#### Exercises to complete
1. Answer these questions using the passage on Christian investing.
(a) In what month and year was the short report behind this paper first written?
(b) Of the $46.6 trillion in US assets under management, how much does socially responsible investing account for?
(c) Which two characteristics set impact investing apart from socially responsible investing?
2. Continue the passage on socially responsible and Christian investing from where it stops.

#### Selection
######

The Christian Economic Forum hosts a world-class Global Event each year to connect the top industry leaders and experts from around the world with other individuals who are compelled to act upon the principles of God’s economy. The following paper was presented at CEF 2019.

by Endel Liias

[Note: This white paper is taken from a short report written first in March 2018 and then updated in February 2019 (online here)]

Socially responsible and impact investing is big business these days, representing more than 25% of all assets under management in the US.[1] Individuals and institutions are increasingly looking to align their financial portfolios with their values, and the same holds true for Christian investors.

However, while the mainstream marketplace has seen rapid growth, maturation, and classification, the Christian or “Kingdom” investment marketplace is less well-defined. Limited industry research and actionable information prevents existing stakeholders from connecting with each other and inhibits new participants from entering the market—reducing beneficial collaboration, capital flows, and the development of businesses and organizations that have both financial and Kingdom impact.

This paper is an effort to address this problem and bring greater clarity to the Christian investing marketplace by answering some basic questions and providing some practical resources:

•      What is socially responsible investing (SRI) and impact investing, and where do they fit in the broader investment spectrum?

•      What is Christian investing and how is it distinct from traditional SRI and impact investing?

•      What are the different types of Christian investing, what are some examples, and how are they accessed?

•      Who are the key stakeholders in the Christian investing marketplace, what roles do they play, and what are some examples of each?

•      Where is this industry heading and how can you get involved?

My hope is that this information will be useful to CEF conference attendees and will provide helpful context for discussions on “Christian Approaches to Investing.”

 

BACKGROUND

To understand the Christian investment marketplace, it is important first to define the broader world of socially responsible investing (SRI), of which Christian investing is one type. SRI is any investment strategy that considers both financial return and social impact. The most common form of SRI screens companies for their environmental, social, and governance (ESG) impacts, while other approaches avoid certain industries like tobacco or firearms (“negative screens”). Most SRI is in public markets through mutual funds and exchange-traded funds (ETFs), and accounts for $12 trillion (T) of the $46.6T in assets under management (AUM) in the US—25.7% of the market.[2]

Impact investing, a specific subset of SRI, is investment into companies, organizations, and funds with the intention of generating a financial return alongside a measurable social and environmental impact. Two key characteristics differentiate impact investing from SRI: intentionality and measurability. Impact investments are made with the expressed purpose of effecting a specific change, which must be measurable. SRIs, on the other hand, can be more general in their intent, and the non-financial impacts need not be measured. Impact investments are, therefore, made primarily into private companies and funds, where non-financial impacts can be more easily measured. The US impact investing market was $228 billion (B) in 2018[3]—the result of rapid growth in recent years but still only 1.9% of the total $12T SRI market.

######

[Dataset excerpts]
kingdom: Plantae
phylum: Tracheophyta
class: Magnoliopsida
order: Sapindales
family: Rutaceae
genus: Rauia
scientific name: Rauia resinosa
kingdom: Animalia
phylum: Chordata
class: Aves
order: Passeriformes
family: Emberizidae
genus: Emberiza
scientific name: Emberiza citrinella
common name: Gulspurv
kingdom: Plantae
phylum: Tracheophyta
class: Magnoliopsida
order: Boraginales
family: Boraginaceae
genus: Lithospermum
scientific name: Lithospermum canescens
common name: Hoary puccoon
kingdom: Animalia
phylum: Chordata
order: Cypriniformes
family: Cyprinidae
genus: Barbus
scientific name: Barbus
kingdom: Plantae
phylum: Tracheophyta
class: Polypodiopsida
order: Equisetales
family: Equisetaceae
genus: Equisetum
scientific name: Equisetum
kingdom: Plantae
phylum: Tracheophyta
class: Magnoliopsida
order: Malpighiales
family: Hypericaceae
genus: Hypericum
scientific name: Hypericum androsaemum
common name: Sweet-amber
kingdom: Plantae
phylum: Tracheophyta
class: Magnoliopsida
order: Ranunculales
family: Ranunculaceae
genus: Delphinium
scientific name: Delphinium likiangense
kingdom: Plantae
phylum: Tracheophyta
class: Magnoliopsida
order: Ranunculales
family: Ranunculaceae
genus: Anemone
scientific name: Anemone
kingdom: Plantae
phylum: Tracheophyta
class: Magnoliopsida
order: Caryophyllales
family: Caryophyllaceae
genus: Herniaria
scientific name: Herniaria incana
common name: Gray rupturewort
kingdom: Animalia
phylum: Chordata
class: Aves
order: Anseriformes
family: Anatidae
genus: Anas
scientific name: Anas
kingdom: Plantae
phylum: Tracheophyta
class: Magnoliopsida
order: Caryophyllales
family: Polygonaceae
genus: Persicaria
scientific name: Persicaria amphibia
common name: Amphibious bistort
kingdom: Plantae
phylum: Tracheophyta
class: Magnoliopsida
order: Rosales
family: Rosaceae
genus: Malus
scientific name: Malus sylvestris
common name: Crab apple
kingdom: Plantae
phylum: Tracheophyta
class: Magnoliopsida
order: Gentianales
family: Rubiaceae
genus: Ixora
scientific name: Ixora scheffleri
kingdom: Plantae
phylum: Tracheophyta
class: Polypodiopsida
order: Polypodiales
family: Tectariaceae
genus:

######

#### Results of the tasks
1.
(a) March 2018
(b) $12 trillion, or 25.7% of the market
(c) Intentionality and measurability

2.
The rapid growth of SRI and impact investing: Both SRI and impact investing have grown significantly in recent years. SRI grew from $3.07T in 2010 to $12 in 2018—a 391% increase—while impact investing grew 496% in the past five years, from $46B in 2013 to $228B in 2018. Impact investing market size data was not gathered prior to 2013.

Where do SRI and impact investing fit in the broader financial picture?

Historically, financial assets have been viewed as falling into one of two categories: (1) traditional investments, which have sought to maximize financial return; and (2) philanthropy, which is donated to charitable causes. SRI and impact investing bridge this gap along the financial spectrum, providing opportunities to invest capital that makes money and does good—both/and instead of either/or.

 The investing spectrum: Impact investing and SRI straddle the space between philanthropy and traditional investing. Impact investments always have a positive, measurable impact with returns ranging from below market rate to market rate. SRIs always target market rate returns, but do not necessarily have positive or measurable social impacts; they seek to align with investor values and at a minimum do no harm. The 2018 US market size for each category was: $410B in philanthropy,[4] $228B in impact investing, $12T in SRI, and $46.6T in traditional investing. 

Can an individual do SRI and impact investing? Yes, and it depends.

Yes. SRI can be done by any investor through a 401(k), IRA, brokerage account, or financial advisor. Because it is done via public markets through investment vehicles like mutual funds and ETFs, the options are abundant and easily accessible to the everyday “retail” investor. This ease-of-access is why SRI makes up more than a quarter of the entire US investment market. 

It depends. Impact investing is more difficult to access and is traditionally limited to high-net worth individuals (HNWIs) and accredited investors. This is because most impact investments are made into privately-held companies and private equity or venture capital funds, all of which have minimum investment amounts that typically preclude the everyday investor. This barrier to access is one of the primary challenges facing the impact investment sector. However, there are a few promising options that are emerging.

First, new equity crowdfunding platforms “democratize” access by enabling everyday investors to make impact investments in companies of their choosing for as little as $100. Second, impact investing can be done with charitable capital from a donor-advised fund (DAF), with any returns cycling back into the DAF for re-investment. The success of investment intermediaries like these will be key to the continued growth of impact investing.

 

CHRISTIAN INVESTING

Christian investing is essentially SRI or impact investing but with Christian values or outcomes as the non-financial impacts of a given investment. To illustrate this, let’s consider the Christian equivalents of SRI and impact investing.

Christian SRI is called Biblically Responsible Investing (BRI)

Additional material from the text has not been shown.